In the first part of this present report series (Coppock 1996) I
presented in the form of an ethnographic narrative an exploratory
investigation and discussion of how various aspects of interpersonal
and institutional norm systems for communication and interaction in
university-based teaching and research change when new communication
technology is introduced in order to implement co-operative forms of
work, talk and interaction at a distance between Italy and Norway in
a humanities undergraduate course setting.
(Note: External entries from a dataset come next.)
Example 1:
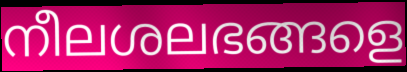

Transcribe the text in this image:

നീലശലഭങ്ങളെ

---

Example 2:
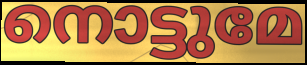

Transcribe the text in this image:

നൊട്ടുമേ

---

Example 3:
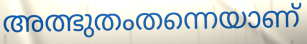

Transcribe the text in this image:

അത്ഭുതംതന്നെയാണ്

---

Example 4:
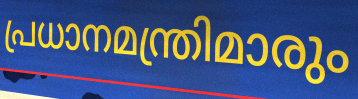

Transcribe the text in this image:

പ്രധാനമന്ത്രിമാരും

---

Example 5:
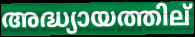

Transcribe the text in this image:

അദ്ധ്യായത്തില്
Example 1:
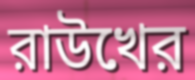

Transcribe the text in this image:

রাউখের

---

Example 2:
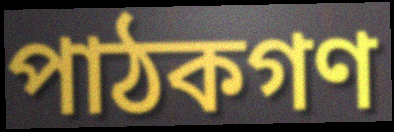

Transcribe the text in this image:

পাঠকগণ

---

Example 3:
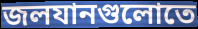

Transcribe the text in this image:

জলযানগুলোতে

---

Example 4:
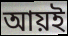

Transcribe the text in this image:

আয়ই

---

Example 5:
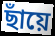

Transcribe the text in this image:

ছাঁয়ে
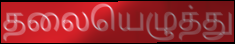
தலையெழுத்து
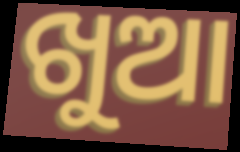
ଖୁଆ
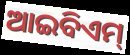
ଆଇବିଏମ୍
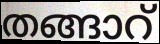
തങ്ങാറ്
This was based on some
recent experiences of transferring and translating a number of of
common practices from a traditional face-to-face university seminar
room into a DMC environment located at Diversity University.
In this second section of this three-part report I shall continue this discussion of changing interpersonal and institutional norm systems for scientific communication through various kinds of writing practices in teaching and research in some more depth, while at the same time introducing some reflections on, and discussions of, more recent experiences related to the third perspective mentioned above, namely that of changing norms for international communication in science through writing practices in teaching and research.
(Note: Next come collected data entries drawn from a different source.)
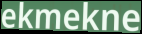
ekmekne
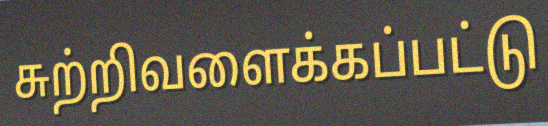
சுற்றிவளைக்கப்பட்டு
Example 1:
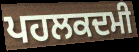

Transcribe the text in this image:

ਪਹਲਕਦਮੀ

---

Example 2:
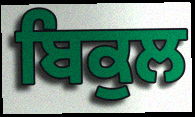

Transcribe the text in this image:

ਬਿਕੁਲ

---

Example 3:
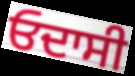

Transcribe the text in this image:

ਓਦਾਸੀ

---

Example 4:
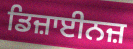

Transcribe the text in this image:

ਡਿਜ਼ਾਈਨਜ਼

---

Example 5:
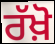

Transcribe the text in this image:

ਰੱਖ਼ੋ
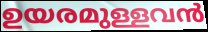
ഉയരമുള്ളവൻ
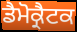
ਡੈਮੋਕ੍ਰੈਟਕ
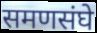
समणसंघे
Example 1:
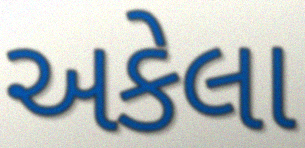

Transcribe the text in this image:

અકેલા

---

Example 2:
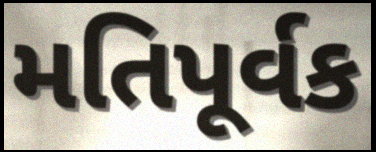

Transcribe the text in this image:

મતિપૂર્વક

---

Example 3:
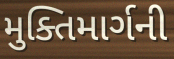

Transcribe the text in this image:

મુક્તિમાર્ગની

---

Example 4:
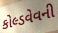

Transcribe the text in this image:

કોલ્ડવેવની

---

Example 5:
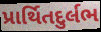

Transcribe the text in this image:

પ્રાર્થિતદુર્લભ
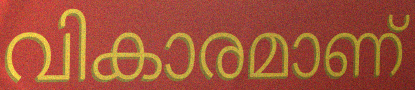
വികാരമാണ്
I shall do this by amongst other things making an ethnographic narrative reconstruction and discussion of some of my own experiences of socialization into the role of "scientific-worker-at-a-distance", i.e. largely living and working in Bologna in Italy, while at the same time attempting to maintain a number of personal and professional, relationships with students and colleagues at the institute of Applied Linguistics at the now Norwegian University of Science and Technology, Trondheim, Norway.
In the course of this discussion I shall also to some extent draw on experiences with the development and maintainence over time of similar kinds of relationships-at-a-distance with students and colleagues at institutions in other parts of Norway, Scandinavia, and the rest of the world.[3]